The membership count may still reflect the total number of users, but restricted users will not be fully visible.

5. Global search

  • People search results respect PDR.

  • Restricted profiles are excluded entirely from search results.

6. Mentions & tagging

  • Users who are not discoverable will not appear in people search or tagging suggestions.

  • Tagging behavior depends on discoverability permissions.

Example configuration

Scenario:
An organization has three business units:

  • BU A

  • BU B

  • BU C

Each business unit should only discover employees within its own unit.

Configuration:

  • BU A → Can see → BU A

  • BU B → Can see → BU B

  • BU C → Can see → BU C

  • HR → Can see → All Users

This ensures isolation while allowing HR to retain global visibility.

Frequently asked questions (FAQs)

1. Does PDR delete or deactivate users?

No.PDR only restricts visibility. Users remain active in the system.

2. Does PDR apply on Manage screens?

No. PDR applies only in View Mode/screen.. Administrators/managers working in Manage screens are not restricted by PDR.

3. What happens if a user belongs to multiple audiences?

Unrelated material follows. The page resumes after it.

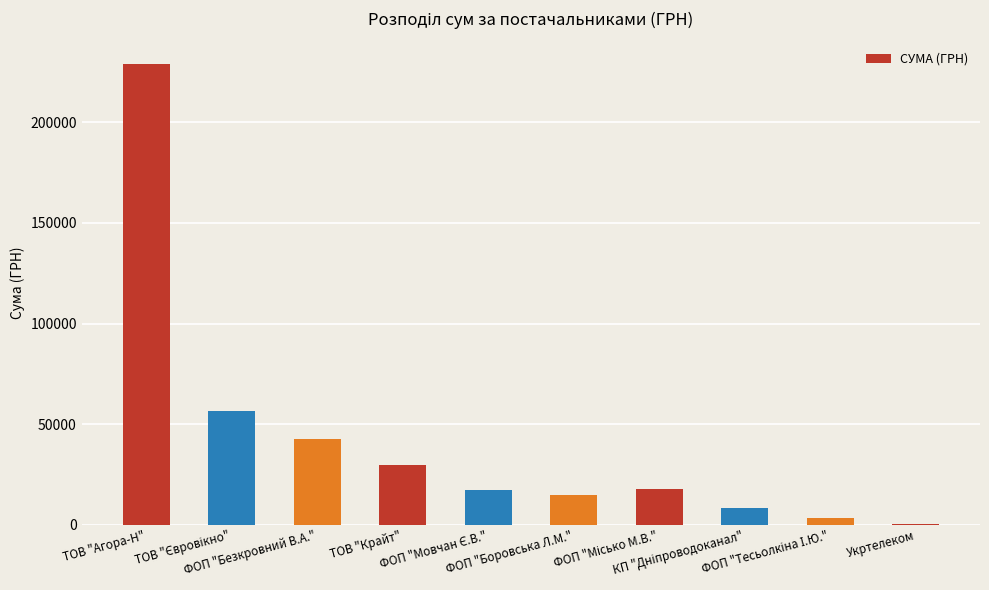

What is the greatest value displayed?

228814.7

If a user belongs to multiple audiences, discoverability is determined based on the combined applicable rules. Visibility is governed by the defined audience-to-audience mappings.

4. Can managers see their reports if they are in different segments?

This depends on your rule configuration.
If cross-segment visibility is not defined, managers may not see reports outside their allowed audience. It is recommended to explicitly configure manager visibility if needed.

5. Will changes to user attributes immediately affect discoverability?

Yes. If a user’s attributes change (e.g., Business Unit or Location), and those attributes are used in PDR rules, their discoverability will update accordingly.

6. What happens if no rules are enabled?

If no PDR rules are enabled, all users can discover all other users (default behavior).

7. Can PDR impact collaboration?

Yes. Since discoverability affects search, tagging, directory visibility, and org charts, it may influence cross-team collaboration. Rules should be carefully reviewed before broad rollout.

8. Can I temporarily disable a rule?

Yes. Rules can be toggled on or off from the PDR configuration page.